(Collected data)

Content starts

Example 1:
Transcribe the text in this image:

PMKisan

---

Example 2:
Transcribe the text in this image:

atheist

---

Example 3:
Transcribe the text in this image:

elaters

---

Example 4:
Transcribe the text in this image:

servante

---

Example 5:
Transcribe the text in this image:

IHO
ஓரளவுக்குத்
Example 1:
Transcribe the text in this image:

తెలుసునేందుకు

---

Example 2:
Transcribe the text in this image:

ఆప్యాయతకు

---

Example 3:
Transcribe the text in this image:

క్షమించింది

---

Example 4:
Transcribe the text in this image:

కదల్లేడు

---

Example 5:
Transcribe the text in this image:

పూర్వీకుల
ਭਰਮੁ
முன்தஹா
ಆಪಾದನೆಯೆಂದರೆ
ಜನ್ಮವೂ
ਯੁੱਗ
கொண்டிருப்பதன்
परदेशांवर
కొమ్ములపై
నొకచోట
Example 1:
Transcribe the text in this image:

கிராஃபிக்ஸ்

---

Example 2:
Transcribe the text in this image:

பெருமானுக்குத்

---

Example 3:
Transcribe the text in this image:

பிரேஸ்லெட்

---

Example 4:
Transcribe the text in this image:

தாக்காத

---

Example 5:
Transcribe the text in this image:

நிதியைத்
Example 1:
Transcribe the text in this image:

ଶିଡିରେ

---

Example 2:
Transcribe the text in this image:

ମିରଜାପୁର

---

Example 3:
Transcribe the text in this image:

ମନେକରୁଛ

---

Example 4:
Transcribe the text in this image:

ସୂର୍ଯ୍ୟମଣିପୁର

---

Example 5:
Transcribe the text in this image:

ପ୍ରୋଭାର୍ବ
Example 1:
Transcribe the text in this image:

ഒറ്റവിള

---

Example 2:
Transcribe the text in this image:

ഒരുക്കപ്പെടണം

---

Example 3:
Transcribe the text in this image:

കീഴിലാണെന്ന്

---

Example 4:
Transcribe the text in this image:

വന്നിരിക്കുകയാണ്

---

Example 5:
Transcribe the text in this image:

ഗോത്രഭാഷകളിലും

Content ends

Reproduce every line above, keeping each word exactly as it appears.

# [Exercise answer]
Example 1:
Transcribe the text in this image:

PMKisan

---

Example 2:
Transcribe the text in this image:

atheist

---

Example 3:
Transcribe the text in this image:

elaters

---

Example 4:
Transcribe the text in this image:

servante

---

Example 5:
Transcribe the text in this image:

IHO
ஓரளவுக்குத்
Example 1:
Transcribe the text in this image:

తెలుసునేందుకు

---

Example 2:
Transcribe the text in this image:

ఆప్యాయతకు

---

Example 3:
Transcribe the text in this image:

క్షమించింది

---

Example 4:
Transcribe the text in this image:

కదల్లేడు

---

Example 5:
Transcribe the text in this image:

పూర్వీకుల
ਭਰਮੁ
முன்தஹா
ಆಪಾದನೆಯೆಂದರೆ
ಜನ್ಮವೂ
ਯੁੱਗ
கொண்டிருப்பதன்
परदेशांवर
కొమ్ములపై
నొకచోట
Example 1:
Transcribe the text in this image:

கிராஃபிக்ஸ்

---

Example 2:
Transcribe the text in this image:

பெருமானுக்குத்

---

Example 3:
Transcribe the text in this image:

பிரேஸ்லெட்

---

Example 4:
Transcribe the text in this image:

தாக்காத

---

Example 5:
Transcribe the text in this image:

நிதியைத்
Example 1:
Transcribe the text in this image:

ଶିଡିରେ

---

Example 2:
Transcribe the text in this image:

ମିରଜାପୁର

---

Example 3:
Transcribe the text in this image:

ମନେକରୁଛ

---

Example 4:
Transcribe the text in this image:

ସୂର୍ଯ୍ୟମଣିପୁର

---

Example 5:
Transcribe the text in this image:

ପ୍ରୋଭାର୍ବ
Example 1:
Transcribe the text in this image:

ഒറ്റവിള

---

Example 2:
Transcribe the text in this image:

ഒരുക്കപ്പെടണം

---

Example 3:
Transcribe the text in this image:

കീഴിലാണെന്ന്

---

Example 4:
Transcribe the text in this image:

വന്നിരിക്കുകയാണ്

---

Example 5:
Transcribe the text in this image:

ഗോത്രഭാഷകളിലും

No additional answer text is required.